◆ Task brief: Send back the data below exactly. Drop every picture.

Data excerpts
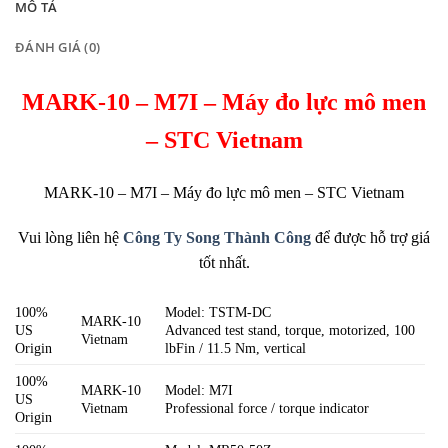
MÔ TẢ
ĐÁNH GIÁ (0)
MARK-10 – M7I – Máy đo lực mô men
– STC Vietnam
MARK-10 – M7I – Máy đo lực mô men – STC Vietnam
Vui lòng liên hệ
Công Ty Song Thành Công
để được hỗ trợ giá
tốt nhất.
100%
Model: TSTM-DC
MARK-10
US
Advanced test stand, torque, motorized, 100
Vietnam
Origin
lbFin / 11.5 Nm, vertical
100%
MARK-10
Model: M7I
US
Vietnam
Professional force / torque indicator
Origin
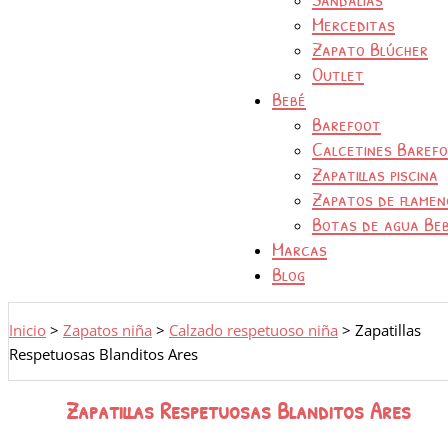
Merceditas
Zapato Blúcher
Outlet
Bebé
Barefoot
Calcetines Baref
Zapatillas piscina
Zapatos de flamen
Botas de agua Be
Marcas
Blog
Inicio
>
Zapatos niña
>
Calzado respetuoso niña
>
Zapatillas
Respetuosas Blanditos Ares
Zapatillas Respetuosas Blanditos Ares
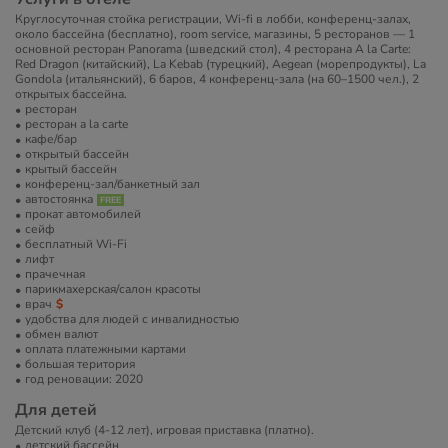
Круглосуточная стойка регистрации, Wi-fi в лобби, конференц-залах,
около бассейна (бесплатно), room service, магазины, 5 ресторанов — 1
основной ресторан Panorama (шведский стол), 4 ресторана A la Carte:
Red Dragon (китайский), La Kebab (турецкий), Aegean (морепродукты), La
Gondola (итальянский), 6 баров, 4 конференц-зала (на 60–1500 чел.), 2
открытых бассейна.
ресторан
ресторан a la carte
кафе/бар
открытый бассейн
крытый бассейн
конференц-зал/банкетный зал
автостоянка
прокат автомобилей
сейф
бесплатный Wi-Fi
лифт
прачечная
парикмахерская/салон красоты
врач
удобства для людей с инвалидностью
обмен валют
оплата платежными картами
большая територия
год реновации: 2020
Для детей
Детский клуб (4-12 лет), игровая приставка (платно).
детский бассейн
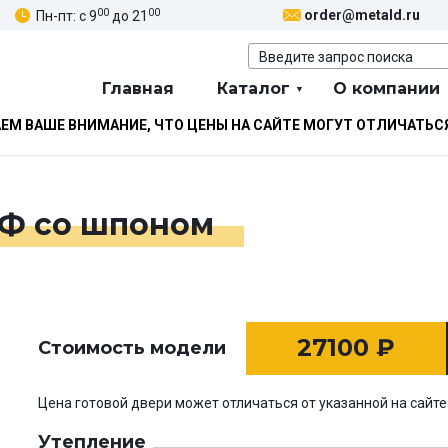
00
00
order@metald.ru
Пн-пт: с 9
до 21
Главная
Каталог
О компании
М ВАШЕ ВНИМАНИЕ, ЧТО ЦЕНЫ НА САЙТЕ МОГУТ ОТЛИЧАТЬС
ДФ со шпоном
27100
₽
Стоимость модели
Цена готовой двери может отличаться от указанной на сайте
Утепление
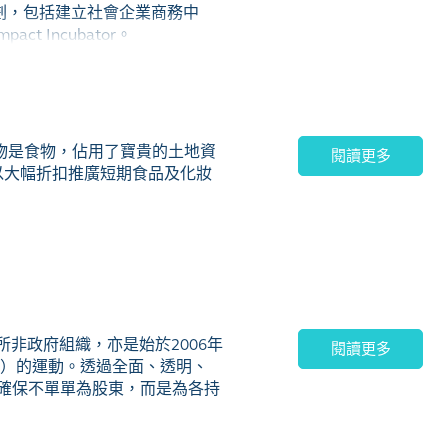
劃，包括建立社會企業商務中
Incubator。
獎。2019年和2020年，她
物）。
廢物是食物，佔用了寶貴的土地資
閱讀更多
一家以大幅折扣推廣短期食品及化妝
非政府組織，亦是始於2006年
閱讀更多
good）的運動。透過全面、透明、
的認證，確保不單單為股東，而是為各持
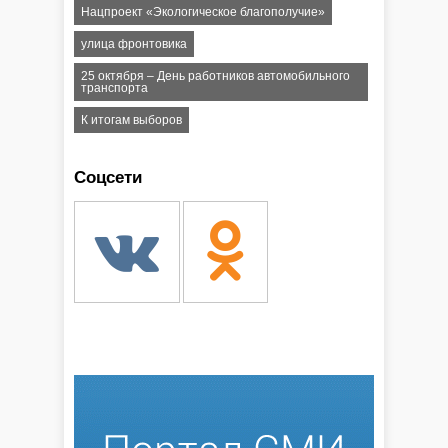
Нацпроект «Экологическое благополучие»
улица фронтовика
25 октября – День работников автомобильного
транспорта
К итогам выборов
Соцсети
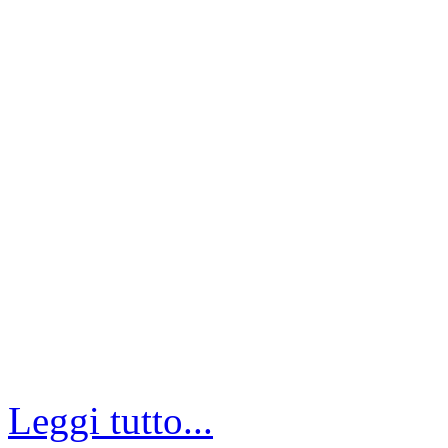
Leggi tutto...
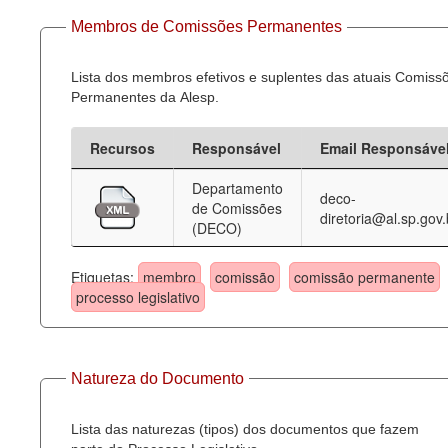
Membros de Comissões Permanentes
Lista dos membros efetivos e suplentes das atuais Comiss
Permanentes da Alesp.
Recursos
Responsável
Email Responsáve
Departamento
deco-
de Comissões
diretoria@al.sp.gov.
(DECO)
Etiquetas:
membro
comissão
comissão permanente
processo legislativo
Natureza do Documento
Lista das naturezas (tipos) dos documentos que fazem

◆ Your solution:
MÔ TẢ
ĐÁNH GIÁ (0)
MARK-10 – M7I – Máy đo lực mô men
– STC Vietnam
MARK-10 – M7I – Máy đo lực mô men – STC Vietnam
Vui lòng liên hệ
Công Ty Song Thành Công
để được hỗ trợ giá
tốt nhất.
100%
Model: TSTM-DC
MARK-10
US
Advanced test stand, torque, motorized, 100
Vietnam
Origin
lbFin / 11.5 Nm, vertical
100%
MARK-10
Model: M7I
US
Vietnam
Professional force / torque indicator
Origin
Merceditas
Zapato Blúcher
Outlet
Bebé
Barefoot
Calcetines Baref
Zapatillas piscina
Zapatos de flamen
Botas de agua Be
Marcas
Blog
Inicio
>
Zapatos niña
>
Calzado respetuoso niña
>
Zapatillas
Respetuosas Blanditos Ares
Zapatillas Respetuosas Blanditos Ares
Круглосуточная стойка регистрации, Wi-fi в лобби, конференц-залах,
около бассейна (бесплатно), room service, магазины, 5 ресторанов — 1
основной ресторан Panorama (шведский стол), 4 ресторана A la Carte:
Red Dragon (китайский), La Kebab (турецкий), Aegean (морепродукты), La
Gondola (итальянский), 6 баров, 4 конференц-зала (на 60–1500 чел.), 2
открытых бассейна.
ресторан
ресторан a la carte
кафе/бар
открытый бассейн
крытый бассейн
конференц-зал/банкетный зал
автостоянка
прокат автомобилей
сейф
бесплатный Wi-Fi
лифт
прачечная
парикмахерская/салон красоты
врач
удобства для людей с инвалидностью
обмен валют
оплата платежными картами
большая територия
год реновации: 2020
Для детей
Детский клуб (4-12 лет), игровая приставка (платно).
детский бассейн
00
00
order@metald.ru
Пн-пт: с 9
до 21
Главная
Каталог
О компании
М ВАШЕ ВНИМАНИЕ, ЧТО ЦЕНЫ НА САЙТЕ МОГУТ ОТЛИЧАТЬС
ДФ со шпоном
27100
₽
Стоимость модели
Цена готовой двери может отличаться от указанной на сайте
Утепление
劃，包括建立社會企業商務中
Incubator。
獎。2019年和2020年，她
物）。
廢物是食物，佔用了寶貴的土地資
閱讀更多
一家以大幅折扣推廣短期食品及化妝
非政府組織，亦是始於2006年
閱讀更多
good）的運動。透過全面、透明、
的認證，確保不單單為股東，而是為各持
Нацпроект «Экологическое благополучие»
улица фронтовика
25 октября – День работников автомобильного
транспорта
К итогам выборов
Соцсети
Leggi tutto...
Membros de Comissões Permanentes
Lista dos membros efetivos e suplentes das atuais Comiss
Permanentes da Alesp.
Recursos
Responsável
Email Responsáve
Departamento
deco-
de Comissões
diretoria@al.sp.gov.
(DECO)
Etiquetas:
membro
comissão
comissão permanente
processo legislativo
Natureza do Documento
Lista das naturezas (tipos) dos documentos que fazem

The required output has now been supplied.